No reservado, olhos brilhavam como pérolas, e um sorriso curvava-se feito a lua crescente.

O homem de azul parou ao lado da moça, ignorando-a, mas olhando discretamente para o salão de chá. Com voz grave, anunciou:

— Cinquenta mil.

Ela preparou-se para aumentar o lance, mas ao olhar para o salão de chá, calou-se. Xiao Yu, vendo o silêncio, anunciou “cinquenta mil pela primeira vez” e, ao bater o martelo, a moça virou-se e foi embora, sorrindo.

— Uma caixa de pó por dez mil em prata! Estou rica! — exultou a mulher no reservado, despindo-se do traje de mendiga e rindo para as moedas, os dentes alvos contrastando com o rosto sujo.

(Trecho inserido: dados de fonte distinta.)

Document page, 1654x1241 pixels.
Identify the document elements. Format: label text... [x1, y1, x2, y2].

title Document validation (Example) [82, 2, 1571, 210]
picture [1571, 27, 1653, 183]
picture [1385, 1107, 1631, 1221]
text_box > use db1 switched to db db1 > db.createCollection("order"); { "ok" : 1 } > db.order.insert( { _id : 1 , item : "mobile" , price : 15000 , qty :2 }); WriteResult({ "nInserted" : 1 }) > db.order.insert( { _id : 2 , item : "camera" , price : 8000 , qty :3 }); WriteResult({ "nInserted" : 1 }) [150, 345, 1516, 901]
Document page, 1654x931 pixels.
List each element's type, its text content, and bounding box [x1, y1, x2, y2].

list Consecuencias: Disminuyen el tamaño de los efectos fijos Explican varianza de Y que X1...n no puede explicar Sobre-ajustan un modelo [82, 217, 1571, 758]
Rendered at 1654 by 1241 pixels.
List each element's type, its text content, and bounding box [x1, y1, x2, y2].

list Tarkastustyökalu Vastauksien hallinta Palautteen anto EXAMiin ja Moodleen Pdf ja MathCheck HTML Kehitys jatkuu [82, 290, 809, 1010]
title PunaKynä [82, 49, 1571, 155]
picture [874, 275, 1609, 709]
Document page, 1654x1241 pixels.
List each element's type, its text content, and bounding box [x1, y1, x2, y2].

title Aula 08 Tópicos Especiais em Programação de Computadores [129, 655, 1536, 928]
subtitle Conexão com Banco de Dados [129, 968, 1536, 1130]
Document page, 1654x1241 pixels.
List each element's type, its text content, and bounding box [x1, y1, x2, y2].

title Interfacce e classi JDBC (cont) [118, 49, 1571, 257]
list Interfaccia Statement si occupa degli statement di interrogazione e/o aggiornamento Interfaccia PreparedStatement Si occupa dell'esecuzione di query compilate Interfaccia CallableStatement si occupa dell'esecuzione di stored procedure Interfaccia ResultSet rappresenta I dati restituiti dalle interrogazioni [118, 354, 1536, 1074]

— Não esconde nem um pouco seu amor pelo dinheiro — comentou um homem de cabelos vermelhos e roupas brancas, atravessando a parede e olhando-a de cima.

— Neste mundo, dinheiro abre portas; sem ele, não se vai a lugar algum. Acha que eu não sei disso? — Ela levantou-se, o manto vermelho ocultando-lhe o rosto, mas ao afastar-se, a expressão suja e desdenhosa da mendiga voltou.

— Já não te bastou roubar meu pingente? Agora surrupias cinquenta mil moedas. O que quer, pretende ficar à minha custa?

— Aposto que já percebeste a trapaça nos dados, senhor Shui Xuan, o famoso rei das apostas. Deixou-me ganhar por mera curiosidade. E além disso, os pós compactos dos Cinco Elementos foram legalmente arrematados por teu subordinado. Pagou, levou. Onde está o engano?

— Mal acabaste de dizer que queria o pingente por amor, e já me envolves numa armadilha. Achas mesmo que sou tão tolo? — Com um gesto, selou o quarto com uma barreira invisível e avançou até encurralá-la contra a parede, mão espalmada, pé sobre a cadeira, olhar fulminante. — Se não sabes o valor do pingente da linhagem da Serpente Negra das Águas Profundas e ousas roubá-lo com aquele patife, pendurá-la na Baía Meia-Lua seria até misericordioso.

— Nossa raça tem leis. A aposta foi justa, e agora quer me acusar por umas poucas moedas, ameaçando uma pobre moça sem poder? — Ela levantou o queixo, encarando-o com raiva. — Está sem dinheiro e quer dar o golpe, é isso?

Ele franziu a testa, demonstrando desprezo, e de repente a segurou pela cintura. Ela desviou o rosto e tentou repelí-lo com magia, sem sucesso, então gritou:

— Seu canalha, ladrão, serpente fedorenta, solte-me, ou então... — Antes que terminasse, ele já estava a uma distância segura, segurando uma caixinha preta com um fênix esculpido. Shui Xuan sorriu, colocou a caixa no ar e invocou uma chama vermelha intensa em sua mão.